The association began attempting to influence legislation in 1934, in response to the increased clamor for firearms regulation that resulted in the National Firearms Act, which banned the sale of unregistered machine guns and sawed-off shotguns. The act was the NRA’s first defeat, but also its first victory. As originally proposed, the act would have regulated the sale of pistols and handguns as well. But the NRA objected and, in its first demonstration of how a relative few ardent loyalists can shape a nation’s laws, launched a lobbying and letter-writing campaign that convinced Congress to limit the retrictions to “gangster” weapons.

By 1946, the association had all of 155,000 members. In 1956, the NRA amended its New York State charter to include a set of objectives broader than those it had outlined in 1871. Now it sought “to promote social welfare and public safety, law and order, and the national defense; to educate and train citizens of good repute in the safe and efficient handling of small arms,” and, broadly, “to encourage the lawful ownership and use of small arms by citizens of good repute.”

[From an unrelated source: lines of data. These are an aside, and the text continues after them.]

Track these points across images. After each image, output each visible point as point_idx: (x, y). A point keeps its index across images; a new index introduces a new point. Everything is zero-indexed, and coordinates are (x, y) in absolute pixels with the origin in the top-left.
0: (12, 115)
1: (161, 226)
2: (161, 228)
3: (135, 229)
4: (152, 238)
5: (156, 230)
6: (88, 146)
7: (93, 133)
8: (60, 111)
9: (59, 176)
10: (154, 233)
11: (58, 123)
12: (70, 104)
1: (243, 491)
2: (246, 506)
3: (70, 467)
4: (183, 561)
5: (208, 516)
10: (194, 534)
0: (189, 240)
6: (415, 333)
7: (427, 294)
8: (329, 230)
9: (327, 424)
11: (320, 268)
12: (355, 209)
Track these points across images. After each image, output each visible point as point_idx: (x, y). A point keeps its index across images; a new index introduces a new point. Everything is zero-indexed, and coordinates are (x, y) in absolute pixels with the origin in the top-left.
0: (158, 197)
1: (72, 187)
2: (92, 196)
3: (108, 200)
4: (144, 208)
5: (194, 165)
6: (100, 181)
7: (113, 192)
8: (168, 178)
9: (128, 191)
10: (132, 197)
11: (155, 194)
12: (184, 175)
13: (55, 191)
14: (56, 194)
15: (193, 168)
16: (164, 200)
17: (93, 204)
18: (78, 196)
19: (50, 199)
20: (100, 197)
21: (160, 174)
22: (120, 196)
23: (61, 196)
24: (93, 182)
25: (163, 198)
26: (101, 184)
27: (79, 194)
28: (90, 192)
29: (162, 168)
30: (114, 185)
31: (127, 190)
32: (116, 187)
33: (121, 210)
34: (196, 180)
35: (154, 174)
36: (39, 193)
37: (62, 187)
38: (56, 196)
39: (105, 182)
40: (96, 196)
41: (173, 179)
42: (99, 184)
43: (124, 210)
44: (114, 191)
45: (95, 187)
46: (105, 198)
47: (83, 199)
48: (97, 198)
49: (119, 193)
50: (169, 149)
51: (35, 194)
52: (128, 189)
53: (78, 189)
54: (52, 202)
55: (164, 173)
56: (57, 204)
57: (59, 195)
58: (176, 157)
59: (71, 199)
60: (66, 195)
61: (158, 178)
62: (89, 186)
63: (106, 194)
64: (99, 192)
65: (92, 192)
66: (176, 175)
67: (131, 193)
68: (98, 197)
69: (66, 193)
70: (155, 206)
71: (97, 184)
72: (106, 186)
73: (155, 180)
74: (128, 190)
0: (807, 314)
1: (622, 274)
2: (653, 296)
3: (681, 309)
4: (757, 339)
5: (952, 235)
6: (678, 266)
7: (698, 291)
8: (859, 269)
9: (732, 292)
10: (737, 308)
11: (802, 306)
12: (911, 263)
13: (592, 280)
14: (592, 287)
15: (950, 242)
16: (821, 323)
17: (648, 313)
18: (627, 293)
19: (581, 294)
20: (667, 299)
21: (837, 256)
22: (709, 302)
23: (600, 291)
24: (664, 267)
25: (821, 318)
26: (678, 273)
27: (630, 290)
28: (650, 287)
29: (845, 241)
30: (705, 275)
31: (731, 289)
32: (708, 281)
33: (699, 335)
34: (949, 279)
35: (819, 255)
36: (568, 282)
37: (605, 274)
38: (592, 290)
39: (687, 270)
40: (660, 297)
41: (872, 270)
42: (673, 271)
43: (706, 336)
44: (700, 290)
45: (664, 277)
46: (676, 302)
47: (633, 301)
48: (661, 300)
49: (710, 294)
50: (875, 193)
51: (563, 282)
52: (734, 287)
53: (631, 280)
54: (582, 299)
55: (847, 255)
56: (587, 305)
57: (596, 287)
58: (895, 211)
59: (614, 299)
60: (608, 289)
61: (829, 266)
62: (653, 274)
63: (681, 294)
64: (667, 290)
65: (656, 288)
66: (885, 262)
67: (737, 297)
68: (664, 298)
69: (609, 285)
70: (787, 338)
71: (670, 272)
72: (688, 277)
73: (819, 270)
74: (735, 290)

The NRA was still largely a sportsman’s organization, promoting target shooting, hunting, and hunter’s rights. It might have kept to this moderate course if not for the assassination of John F. Kennedy in 1963, which prompted a horrified and heartbroken nation to call for gun control. The NRA, now galvanized by a threat to its members’ favorite pastimes, began attacking controls and pressuring legislators to oppose them, while sidestepping the fact that Lee Harvey Oswald acquired his rifle by mail through an advertisement in the American Rifleman . Nonetheless, Congress passed the Gun Control Act of 1968.